Petrol Ofisi A.Ş.
- Company type: Anonim Şirket
- Traded as: BİST: PTOFS
- Industry: Oil and gas
- Founded: 1941; 85 years ago
- Founder: Government of Turkey
- Headquarters: Ünalan, Istanbul
- Area served: Turkey
- Key people: Mehmet Abbasoğlu (CEO)
- Products: Petroleum, natural gas, lubricants
- Services: Service stations
- Revenue: € 11.03 billion (2023)
- Number of employees: 1,020
- Parent: Vitol
- Subsidiaries: List Erk Petrol Marmara Depoculuk PO Gaz İletim PO Georgia PO Akdeniz Rafinerisi PO Arama Üretim Maxima ;
- Website: petrolofisi.com.tr

= Petrol Ofisi =

Fuel products distribution and lubricants company

Petrol Ofisi A.Ş. is a fuel products distribution and lubricants company in Turkey. It is owned by the Dutch Vitol Group. Vitol completed its acquisition of Petrol Ofisi from OMV AG in June 2017.

Petrol Ofisi had 1,900 fuel stations in 2022 in Turkey.

==History==
It was established on February 18, 1941, as a state-owned enterprise to import, stock, refine and distribute petroleum products. It became a joint stock company in 1983.

On July 24, 2000, the company was privatized, and initially 51% of the shares were purchased by Doğan Holding. On March 13, 2006, the Austrian petroleum company OMV bought 34% of the stake for US$1.054 billion.
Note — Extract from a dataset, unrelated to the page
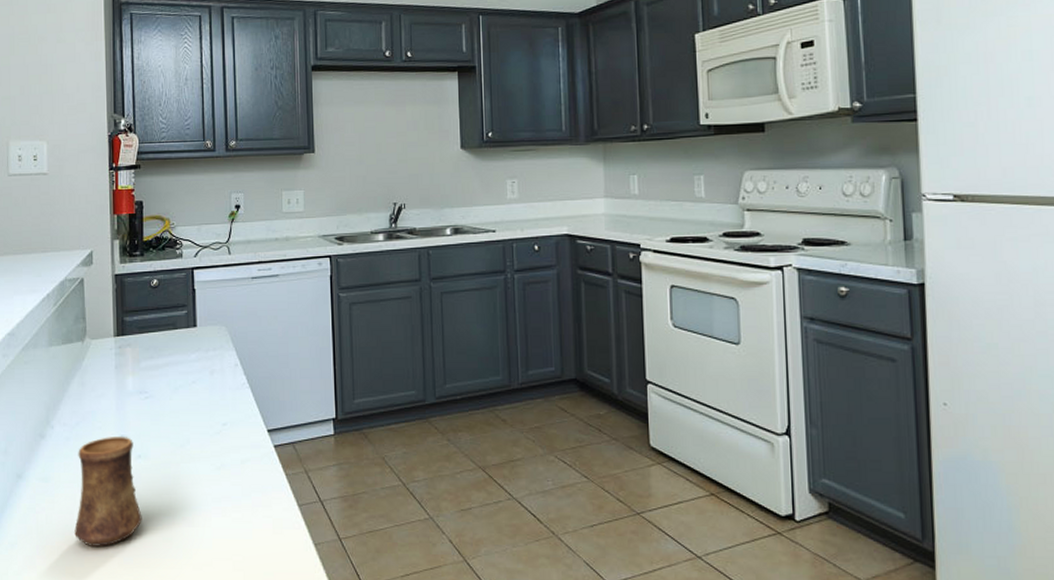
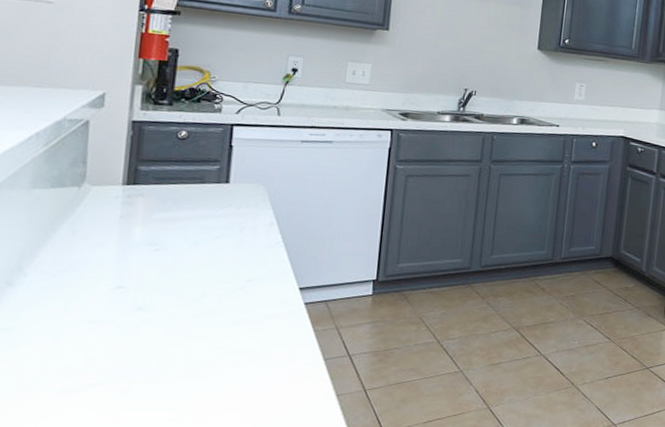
cup: present [74,437,142,547] -> none [42,287,136,400]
After this stock exchange, the share of Doğan Group decreased from 86.7% to 52.7%. On October 22, 2010 OMV announced that it will buy 54.17% shares from the Doğan Holding for the sum of EUR 1 Billion, setting its total stake in the company to 95.75%. The transaction remained subject to approval by relevant authorities until December 22, 2010, when it was completed.
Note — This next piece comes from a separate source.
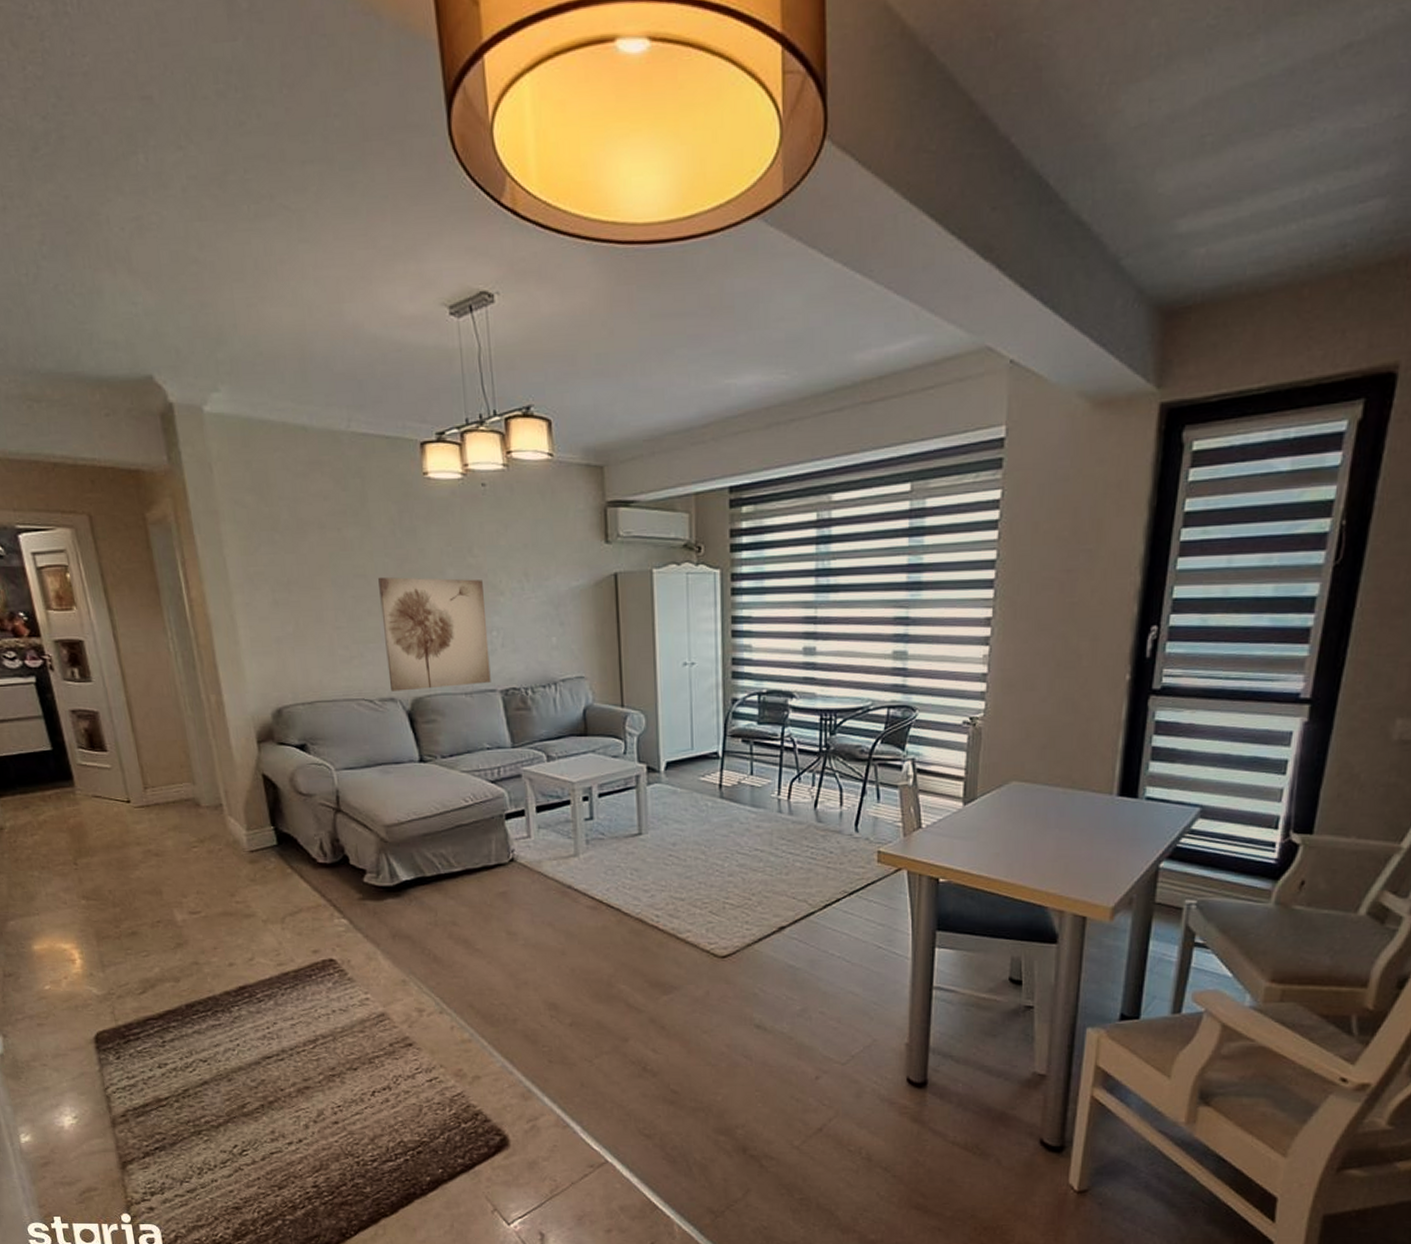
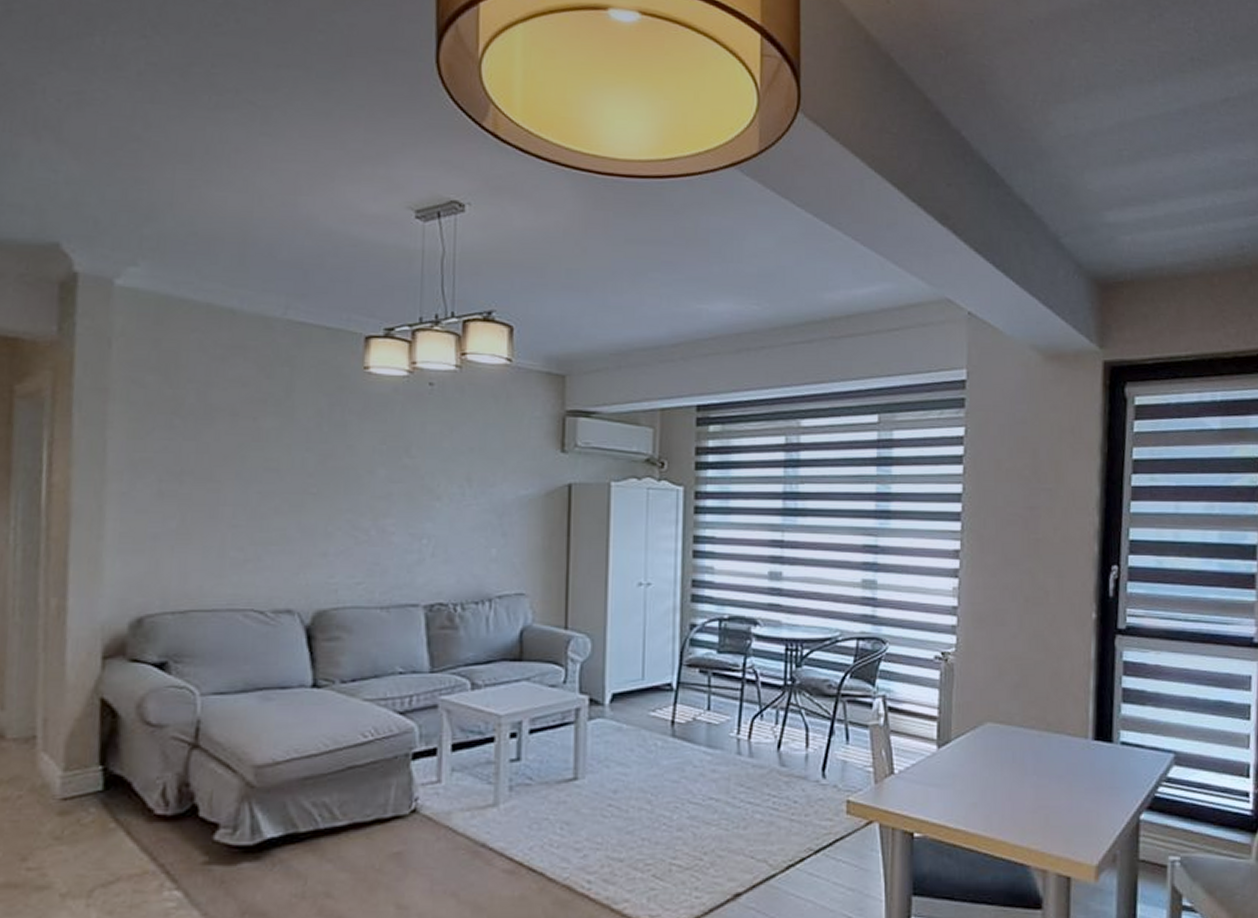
wall art: present [378,577,491,692] -> none [288,472,418,602]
Within the scope of the agreement signed between Petrol Ofisi and Chevron Brands International in 2021, Texaco started the production of mineral oil products.

== Sponsorships ==
Petrol Ofisi has acted as the main sponsor of the Formula One Turkish Grand Prix in 2006–2008. In addition, it has sponsored the Fisichella Motor Sport team in the GP2 Series in 2006–2007.